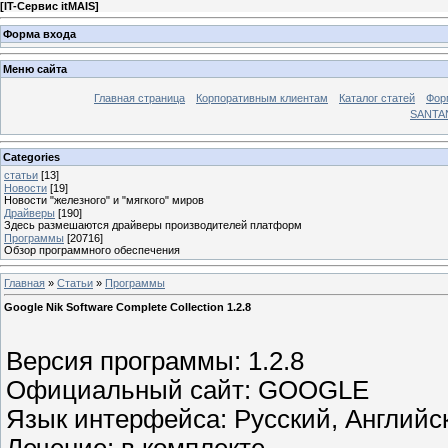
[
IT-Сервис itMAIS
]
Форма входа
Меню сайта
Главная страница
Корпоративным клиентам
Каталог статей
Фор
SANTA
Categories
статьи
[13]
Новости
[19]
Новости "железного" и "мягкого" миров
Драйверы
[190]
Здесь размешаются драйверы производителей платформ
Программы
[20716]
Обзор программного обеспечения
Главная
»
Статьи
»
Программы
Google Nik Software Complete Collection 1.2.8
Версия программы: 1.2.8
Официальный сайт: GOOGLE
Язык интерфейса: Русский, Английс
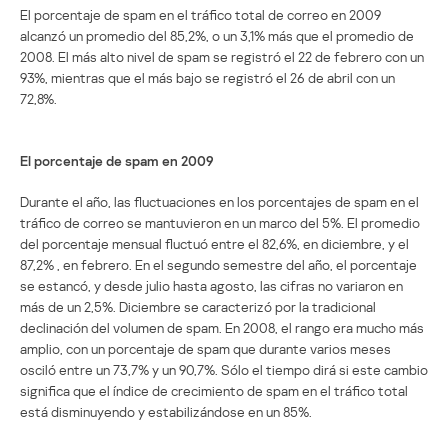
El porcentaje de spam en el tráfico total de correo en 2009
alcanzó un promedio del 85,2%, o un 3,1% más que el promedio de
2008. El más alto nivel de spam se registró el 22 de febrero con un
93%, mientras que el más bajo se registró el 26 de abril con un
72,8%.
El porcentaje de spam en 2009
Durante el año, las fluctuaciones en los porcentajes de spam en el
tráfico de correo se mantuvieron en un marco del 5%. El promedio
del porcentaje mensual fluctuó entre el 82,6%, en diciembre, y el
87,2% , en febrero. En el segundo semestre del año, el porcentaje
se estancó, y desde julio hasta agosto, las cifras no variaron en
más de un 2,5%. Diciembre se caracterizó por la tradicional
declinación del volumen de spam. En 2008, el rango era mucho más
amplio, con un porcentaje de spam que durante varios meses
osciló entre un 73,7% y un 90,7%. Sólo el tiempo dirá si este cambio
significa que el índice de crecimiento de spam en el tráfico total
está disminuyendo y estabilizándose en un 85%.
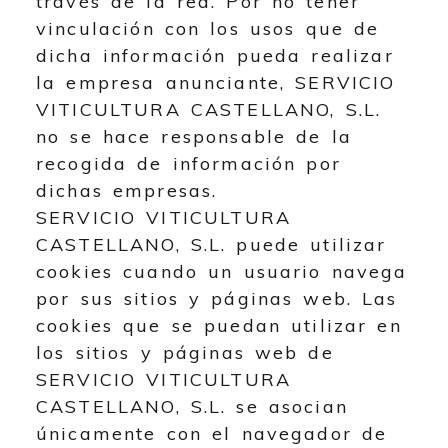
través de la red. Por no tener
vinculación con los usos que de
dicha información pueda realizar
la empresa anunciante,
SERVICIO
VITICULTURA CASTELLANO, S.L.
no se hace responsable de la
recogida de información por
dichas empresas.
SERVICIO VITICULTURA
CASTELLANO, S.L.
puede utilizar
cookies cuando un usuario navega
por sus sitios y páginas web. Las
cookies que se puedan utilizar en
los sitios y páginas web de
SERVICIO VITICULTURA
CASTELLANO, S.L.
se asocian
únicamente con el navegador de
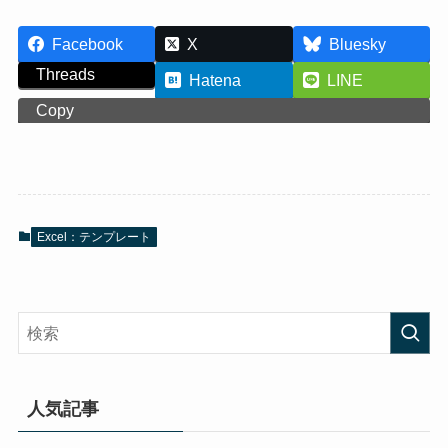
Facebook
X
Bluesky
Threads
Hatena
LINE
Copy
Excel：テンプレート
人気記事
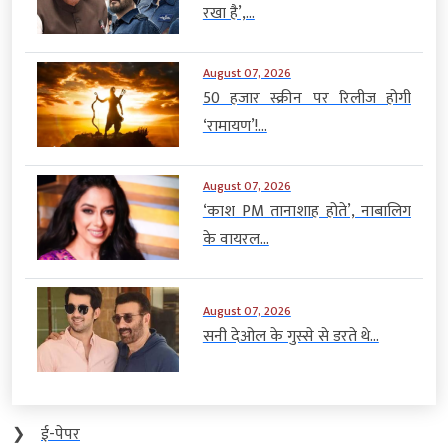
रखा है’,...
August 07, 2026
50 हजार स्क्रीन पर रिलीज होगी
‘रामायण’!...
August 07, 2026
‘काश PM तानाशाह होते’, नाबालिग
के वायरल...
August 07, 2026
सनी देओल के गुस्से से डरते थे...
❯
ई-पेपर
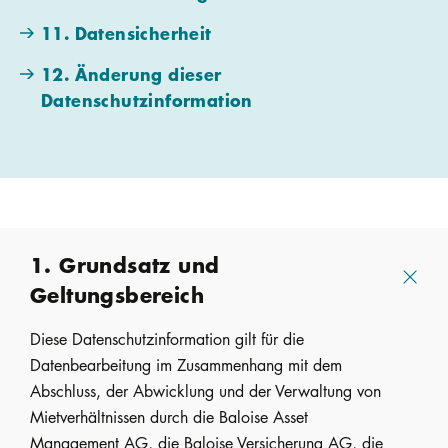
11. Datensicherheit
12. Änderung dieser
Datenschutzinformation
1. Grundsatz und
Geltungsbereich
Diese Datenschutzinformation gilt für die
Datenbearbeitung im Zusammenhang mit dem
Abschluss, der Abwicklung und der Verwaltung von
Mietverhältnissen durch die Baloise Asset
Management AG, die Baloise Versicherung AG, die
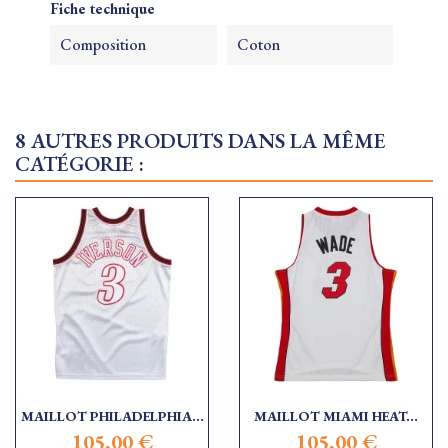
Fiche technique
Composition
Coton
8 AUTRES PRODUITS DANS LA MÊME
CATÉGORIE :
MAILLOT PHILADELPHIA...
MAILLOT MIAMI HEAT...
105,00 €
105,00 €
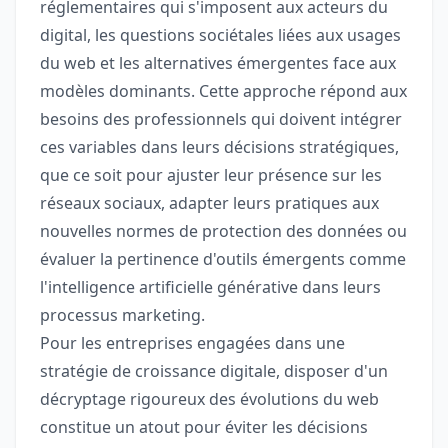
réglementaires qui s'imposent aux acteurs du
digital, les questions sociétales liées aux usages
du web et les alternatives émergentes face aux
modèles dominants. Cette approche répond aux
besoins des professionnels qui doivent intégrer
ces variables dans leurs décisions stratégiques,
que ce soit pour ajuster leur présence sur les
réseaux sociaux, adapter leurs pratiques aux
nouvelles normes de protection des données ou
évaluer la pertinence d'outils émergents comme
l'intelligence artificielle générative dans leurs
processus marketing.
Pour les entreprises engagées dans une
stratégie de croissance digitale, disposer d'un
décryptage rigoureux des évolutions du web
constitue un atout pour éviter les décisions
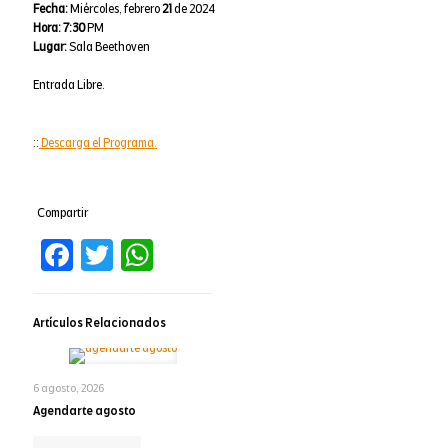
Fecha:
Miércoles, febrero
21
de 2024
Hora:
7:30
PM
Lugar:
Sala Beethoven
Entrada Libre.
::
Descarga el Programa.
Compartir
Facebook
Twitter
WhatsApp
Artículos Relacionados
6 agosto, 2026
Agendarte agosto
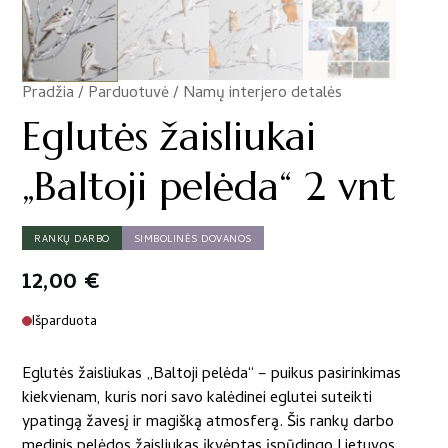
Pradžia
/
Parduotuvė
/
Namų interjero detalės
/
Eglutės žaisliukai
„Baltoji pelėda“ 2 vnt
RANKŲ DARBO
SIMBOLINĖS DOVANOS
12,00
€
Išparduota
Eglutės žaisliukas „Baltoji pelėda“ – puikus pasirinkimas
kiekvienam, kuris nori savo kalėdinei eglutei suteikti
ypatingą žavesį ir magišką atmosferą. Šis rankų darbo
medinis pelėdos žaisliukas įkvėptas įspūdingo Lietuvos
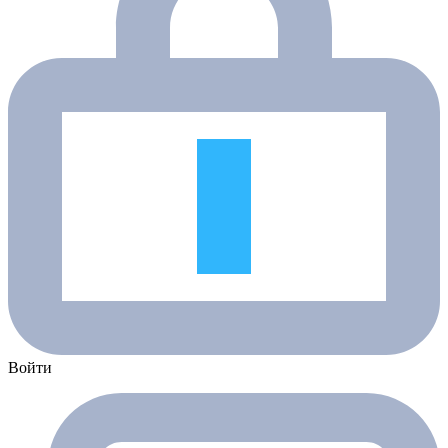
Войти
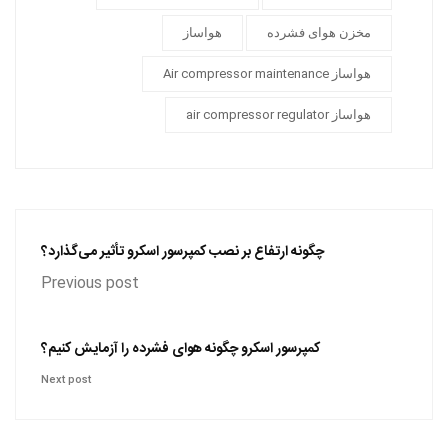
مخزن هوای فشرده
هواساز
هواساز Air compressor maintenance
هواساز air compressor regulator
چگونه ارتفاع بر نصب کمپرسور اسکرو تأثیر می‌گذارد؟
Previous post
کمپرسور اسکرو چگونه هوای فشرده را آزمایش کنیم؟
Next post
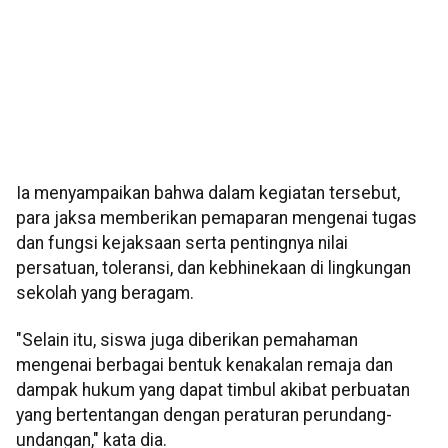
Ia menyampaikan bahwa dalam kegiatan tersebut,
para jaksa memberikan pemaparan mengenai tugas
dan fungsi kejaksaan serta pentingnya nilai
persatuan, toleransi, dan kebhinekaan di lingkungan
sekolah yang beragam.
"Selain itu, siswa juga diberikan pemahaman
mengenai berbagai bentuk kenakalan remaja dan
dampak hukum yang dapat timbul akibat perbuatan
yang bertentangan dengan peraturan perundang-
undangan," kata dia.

Exercise instructions -
Will you return exactly the lines above from the one with "Корпоративным клиентам" down to the one with "Google Nik Software Complete Collection 1.2.8", counting both as part of the range?

Task result -
Корпоративным клиентам
Каталог статей
Фор
SANTA
Categories
статьи
[13]
Новости
[19]
Новости "железного" и "мягкого" миров
Драйверы
[190]
Здесь размешаются драйверы производителей платформ
Программы
[20716]
Обзор программного обеспечения
Главная
»
Статьи
»
Программы
Google Nik Software Complete Collection 1.2.8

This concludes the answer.